Abstract:
Software Bug Prediction is an active research area and is being widely explored with the help of Machine Learning technique. The goal of bug prediction models is to identify potential software defects or bugs early in the development process, enabling developers to take preventive actions and improve software quality. Since bug prediction is now considered as an important measure of SDLC, there is need to have an efficient bug prediction model. Presently transfer learning, class imbalance and ensemble learning approaches are being researched much. In this research work an efficient model design is proposed and implemented. The proposed design caters the class imbalance issue of datasets as this is not much touched in the past. Class imbalance can affect the model accuracy by overfitting the model prediction results. The proposed design employ feature engineering technique which is used to add more domain information in the dataset for accurate prediction. Transfer learning is used to train and test the model on different datasets to analyze how much of the learning is passed to other dataset for cross project defect prediction; and ensemble method is utilized to explore the increase in performance upon combining multiple classifiers in a model.
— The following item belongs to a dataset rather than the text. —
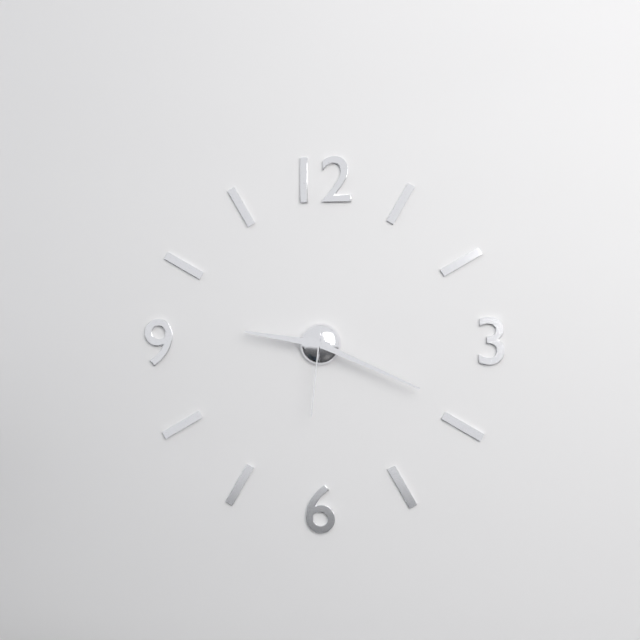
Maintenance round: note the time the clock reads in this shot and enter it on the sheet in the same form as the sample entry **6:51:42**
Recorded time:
**9:19:31**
So, a model design is proposed which involve employing feature engineering, class imbalance and ensemble methods using machine learning technique for cross project defect prediction. Five NASA and four Promise datasets are used in the study for experimental analysis. Decision Tree (DT) and Random Forest (RF) are used as an individual base classifier. Three ensemble methods of bagging, boosting and stacking are used. The results shown that model attain the best accuracy with RF classifiers both as an individual and in ensemble methods. The model has highest accuracy of 84% with RF as an
v
individual classifier and also 84% with adaBoost in ensemble methods on NASA dataset. Whereas in PROMISE dataset, again RF have highest accuracy of 77% as an individual classifier and 79% with stacked ensemble method. Some other experiments are also conducted to evaluate buggy class recall score and it reveals that by using class imbalance, the recall of buggy class is high which indicates the model accuracy for prediction bugs in datasets.